> _Dataset excerpts_
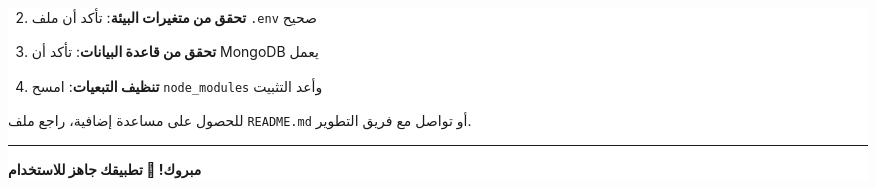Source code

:2. **تحقق من متغيرات البيئة**: تأكد أن ملف `.env` صحيح

3. **تحقق من قاعدة البيانات**: تأكد أن MongoDB يعمل

4. **تنظيف التبعيات**: امسح `node_modules` وأعد التثبيت

للحصول على مساعدة إضافية، راجع ملف `README.md` أو تواصل مع فريق التطوير.

---

**مبروك! 🎉 تطبيقك جاهز للاستخدام**
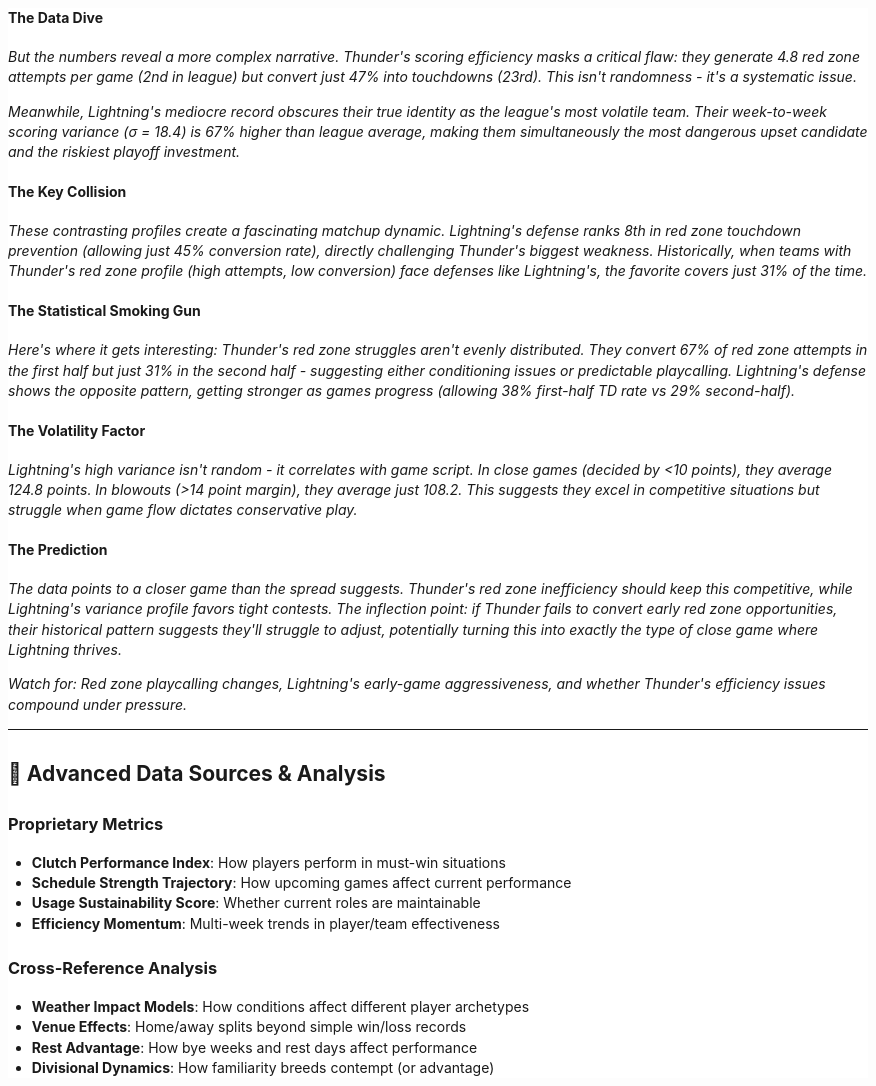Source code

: #### **The Data Dive**
*But the numbers reveal a more complex narrative. Thunder's scoring efficiency masks a critical flaw: they generate 4.8 red zone attempts per game (2nd in league) but convert just 47% into touchdowns (23rd). This isn't randomness - it's a systematic issue.*

*Meanwhile, Lightning's mediocre record obscures their true identity as the league's most volatile team. Their week-to-week scoring variance (σ = 18.4) is 67% higher than league average, making them simultaneously the most dangerous upset candidate and the riskiest playoff investment.*

#### **The Key Collision**
*These contrasting profiles create a fascinating matchup dynamic. Lightning's defense ranks 8th in red zone touchdown prevention (allowing just 45% conversion rate), directly challenging Thunder's biggest weakness. Historically, when teams with Thunder's red zone profile (high attempts, low conversion) face defenses like Lightning's, the favorite covers just 31% of the time.*

#### **The Statistical Smoking Gun**
*Here's where it gets interesting: Thunder's red zone struggles aren't evenly distributed. They convert 67% of red zone attempts in the first half but just 31% in the second half - suggesting either conditioning issues or predictable playcalling. Lightning's defense shows the opposite pattern, getting stronger as games progress (allowing 38% first-half TD rate vs 29% second-half).*

#### **The Volatility Factor**
*Lightning's high variance isn't random - it correlates with game script. In close games (decided by <10 points), they average 124.8 points. In blowouts (>14 point margin), they average just 108.2. This suggests they excel in competitive situations but struggle when game flow dictates conservative play.*

#### **The Prediction**
*The data points to a closer game than the spread suggests. Thunder's red zone inefficiency should keep this competitive, while Lightning's variance profile favors tight contests. The inflection point: if Thunder fails to convert early red zone opportunities, their historical pattern suggests they'll struggle to adjust, potentially turning this into exactly the type of close game where Lightning thrives.*

*Watch for: Red zone playcalling changes, Lightning's early-game aggressiveness, and whether Thunder's efficiency issues compound under pressure.*

---

## 🧠 Advanced Data Sources & Analysis

### **Proprietary Metrics**
- **Clutch Performance Index**: How players perform in must-win situations
- **Schedule Strength Trajectory**: How upcoming games affect current performance
- **Usage Sustainability Score**: Whether current roles are maintainable
- **Efficiency Momentum**: Multi-week trends in player/team effectiveness

### **Cross-Reference Analysis**
- **Weather Impact Models**: How conditions affect different player archetypes
- **Venue Effects**: Home/away splits beyond simple win/loss records
- **Rest Advantage**: How bye weeks and rest days affect performance
- **Divisional Dynamics**: How familiarity breeds contempt (or advantage)

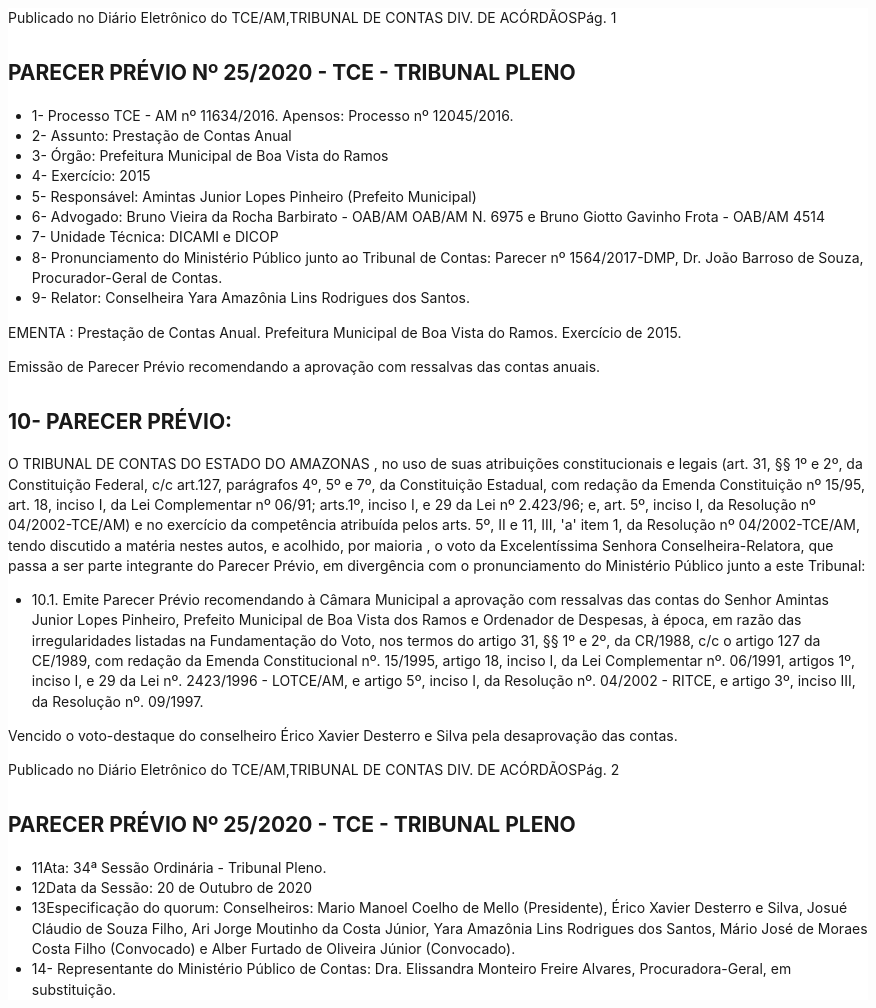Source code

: Publicado  no  Diário  Eletrônico do TCE/AM,TRIBUNAL DE CONTAS DIV. DE ACÓRDÃOSPág. 1

## PARECER PRÉVIO Nº 25/2020 - TCE - TRIBUNAL PLENO

- 1- Processo TCE - AM nº 11634/2016. Apensos: Processo nº  12045/2016.
- 2- Assunto: Prestação de Contas Anual
- 3- Órgão: Prefeitura Municipal de Boa Vista do Ramos
- 4- Exercício: 2015
- 5- Responsável: Amintas Junior Lopes Pinheiro (Prefeito Municipal)
- 6- Advogado: Bruno  Vieira  da  Rocha  Barbirato  -  OAB/AM  OAB/AM  N.  6975  e  Bruno Giotto Gavinho Frota - OAB/AM 4514
- 7- Unidade Técnica: DICAMI e DICOP
- 8- Pronunciamento  do  Ministério  Público  junto  ao  Tribunal  de  Contas: Parecer  nº 1564/2017-DMP,  Dr. João Barroso de Souza, Procurador-Geral de Contas.
- 9- Relator: Conselheira Yara Amazônia Lins Rodrigues dos Santos.

EMENTA : Prestação  de  Contas  Anual.  Prefeitura Municipal  de  Boa  Vista  do  Ramos.    Exercício  de 2015.

Emissão de Parecer Prévio recomendando a aprovação com ressalvas das contas anuais.

## 10-  PARECER PRÉVIO:

O  TRIBUNAL  DE  CONTAS  DO  ESTADO  DO  AMAZONAS ,  no  uso  de  suas atribuições  constitucionais  e  legais  (art.  31,  §§  1º  e  2º,  da  Constituição  Federal,  c/c art.127,  parágrafos  4º,  5º  e  7º,  da  Constituição  Estadual,  com  redação  da  Emenda Constituição nº 15/95, art. 18, inciso I, da Lei Complementar nº 06/91; arts.1º, inciso I, e 29  da  Lei  nº  2.423/96;  e,  art.  5º,  inciso  I,  da  Resolução  nº  04/2002-TCE/AM)  e  no exercício da competência atribuída pelos arts. 5º, II e 11, III, 'a' item 1, da Resolução nº 04/2002-TCE/AM, tendo discutido a matéria nestes autos, e acolhido, por maioria , o voto da  Excelentíssima  Senhora  Conselheira-Relatora,  que  passa  a  ser  parte  integrante  do Parecer Prévio, em divergência com o pronunciamento do Ministério Público junto a este Tribunal:

- 10.1. Emite Parecer Prévio recomendando à Câmara Municipal a aprovação  com  ressalvas das  contas  do  Senhor Amintas  Junior Lopes Pinheiro, Prefeito Municipal de Boa Vista dos Ramos  e Ordenador  de  Despesas,  à  época,  em  razão  das  irregularidades listadas na Fundamentação do Voto, nos termos do artigo 31, §§ 1º e 2º, da CR/1988, c/c o artigo 127 da CE/1989, com redação da Emenda Constitucional nº. 15/1995, artigo 18, inciso I, da Lei Complementar nº. 06/1991, artigos 1º, inciso I, e 29 da Lei nº. 2423/1996 - LOTCE/AM, e artigo 5º, inciso I, da Resolução nº. 04/2002 - RITCE, e artigo 3º, inciso III, da Resolução nº. 09/1997.

Vencido o voto-destaque do conselheiro Érico Xavier Desterro e Silva pela desaprovação das contas.

Publicado  no  Diário  Eletrônico do TCE/AM,TRIBUNAL DE CONTAS DIV. DE ACÓRDÃOSPág. 2

## PARECER PRÉVIO Nº 25/2020 - TCE - TRIBUNAL PLENO

- 11Ata: 34ª Sessão Ordinária - Tribunal Pleno.
- 12Data da Sessão: 20 de Outubro de 2020
- 13Especificação do quorum: Conselheiros: Mario Manoel Coelho de Mello (Presidente),  Érico  Xavier  Desterro  e  Silva,  Josué  Cláudio  de  Souza  Filho,  Ari  Jorge Moutinho da Costa Júnior, Yara Amazônia Lins Rodrigues dos Santos, Mário José de Moraes Costa Filho (Convocado) e Alber Furtado de Oliveira Júnior (Convocado).
- 14-  Representante do Ministério Público de Contas: Dra. Elissandra Monteiro Freire Alvares, Procuradora-Geral, em substituição.
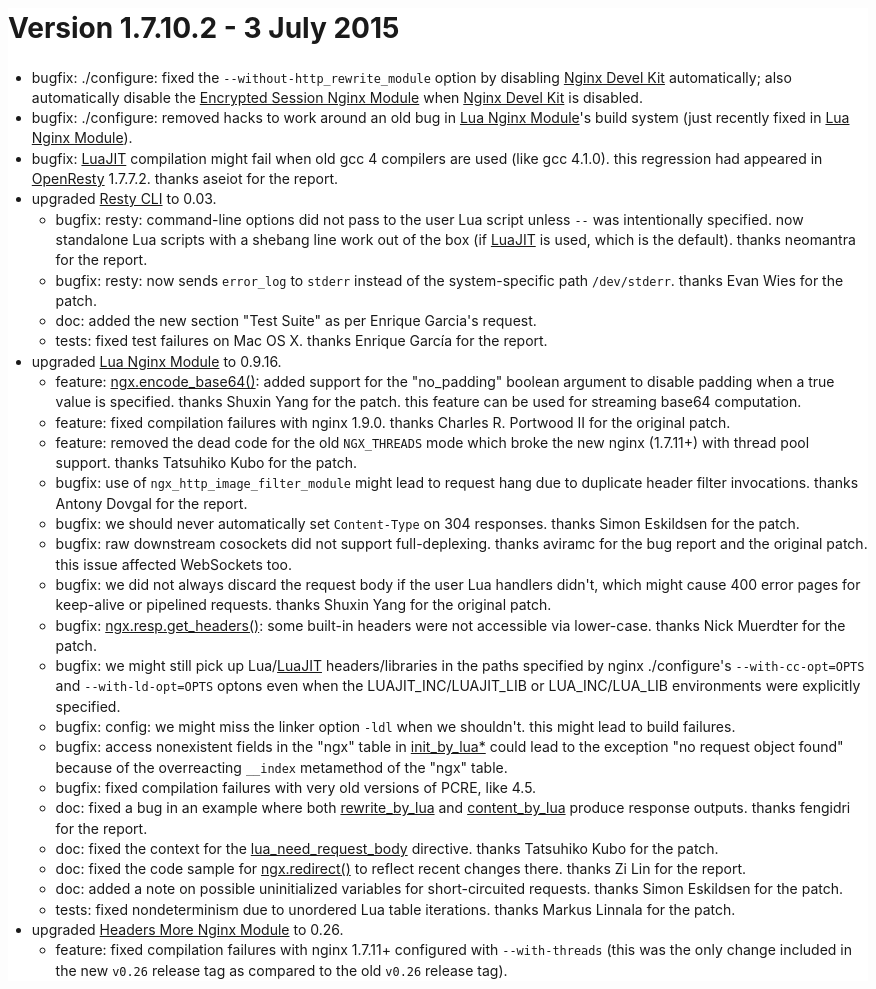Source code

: 


#  Version 1.7.10.2 - 3 July 2015
* bugfix: ./configure: fixed the `--without-http_rewrite_module` option by disabling [Nginx Devel Kit](nginx-devel-kit/) automatically; also automatically disable the [Encrypted Session Nginx Module](encrypted-session-nginx-module/) when [Nginx Devel Kit](nginx-devel-kit/) is disabled.
* bugfix: ./configure: removed hacks to work around an old bug in [Lua Nginx Module](lua-nginx-module/)'s build system (just recently fixed in [Lua Nginx Module](lua-nginx-module/)).
* bugfix: [LuaJIT](luajit/) compilation might fail when old gcc 4 compilers are used (like gcc 4.1.0). this regression had appeared in [OpenResty](openresty/) 1.7.7.2. thanks aseiot for the report.
* upgraded [Resty CLI](resty-cli/) to 0.03.
    * bugfix: resty: command-line options did not pass to the user Lua script unless `--` was intentionally specified. now standalone Lua scripts with a shebang line work out of the box (if [LuaJIT](luajit/) is used, which is the default). thanks neomantra for the report.
    * bugfix: resty: now sends `error_log` to `stderr` instead of the system-specific path `/dev/stderr`. thanks Evan Wies for the patch.
    * doc: added the new section "Test Suite" as per Enrique Garcia's request.
    * tests: fixed test failures on Mac OS X. thanks Enrique García for the report.
* upgraded [Lua Nginx Module](lua-nginx-module/) to 0.9.16.
    * feature: [ngx.encode_base64()](https://github.com/openresty/lua-nginx-module#ngxencode_base64): added support for the "no_padding" boolean argument to disable padding when a true value is specified. thanks Shuxin Yang for the patch. this feature can be used for streaming base64 computation.
    * feature: fixed compilation failures with nginx 1.9.0. thanks Charles R. Portwood II for the original patch.
    * feature: removed the dead code for the old `NGX_THREADS` mode which broke the new nginx (1.7.11+) with thread pool support. thanks Tatsuhiko Kubo for the patch.
    * bugfix: use of `ngx_http_image_filter_module` might lead to request hang due to duplicate header filter invocations. thanks Antony Dovgal for the report.
    * bugfix: we should never automatically set `Content-Type` on 304 responses. thanks Simon Eskildsen for the patch.
    * bugfix: raw downstream cosockets did not support full-deplexing. thanks aviramc for the bug report and the original patch. this issue affected WebSockets too.
    * bugfix: we did not always discard the request body if the user Lua handlers didn't, which might cause 400 error pages for keep-alive or pipelined requests. thanks Shuxin Yang for the original patch.
    * bugfix: [ngx.resp.get_headers()](https://github.com/openresty/lua-nginx-module#ngxrespget_headers): some built-in headers were not accessible via lower-case. thanks Nick Muerdter for the patch.
    * bugfix: we might still pick up Lua/[LuaJIT](luajit/) headers/libraries in the paths specified by nginx ./configure's `--with-cc-opt=OPTS` and `--with-ld-opt=OPTS` optons even when the LUAJIT_INC/LUAJIT_LIB or LUA_INC/LUA_LIB environments were explicitly specified.
    * bugfix: config: we might miss the linker option `-ldl` when we shouldn't. this might lead to build failures.
    * bugfix: access nonexistent fields in the "ngx" table in [init_by_lua*](https://github.com/openresty/lua-nginx-module#init_by_lua) could lead to the exception "no request object found" because of the overreacting `__index` metamethod of the "ngx" table.
    * bugfix: fixed compilation failures with very old versions of PCRE, like 4.5.
    * doc: fixed a bug in an example where both [rewrite_by_lua](https://github.com/openresty/lua-nginx-module#rewrite_by_lua) and [content_by_lua](https://github.com/openresty/lua-nginx-module#content_by_lua) produce response outputs. thanks fengidri for the report.
    * doc: fixed the context for the [lua_need_request_body](https://github.com/openresty/lua-nginx-module#lua_need_request_body) directive. thanks Tatsuhiko Kubo for the patch.
    * doc: fixed the code sample for [ngx.redirect()](https://github.com/openresty/lua-nginx-module#ngxredirect) to reflect recent changes there. thanks Zi Lin for the report.
    * doc: added a note on possible uninitialized variables for short-circuited requests. thanks Simon Eskildsen for the patch.
    * tests: fixed nondeterminism due to unordered Lua table iterations. thanks Markus Linnala for the patch.
* upgraded [Headers More Nginx Module](headers-more-nginx-module/) to 0.26.
    * feature: fixed compilation failures with nginx 1.7.11+ configured with `--with-threads` (this was the only change included in the new `v0.26` release tag as compared to the old `v0.26` release tag).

> _Problem_
Say, as a bare number, how many lines in the entries above include the string "ACÓRDÃOSPág".

> _Output_
2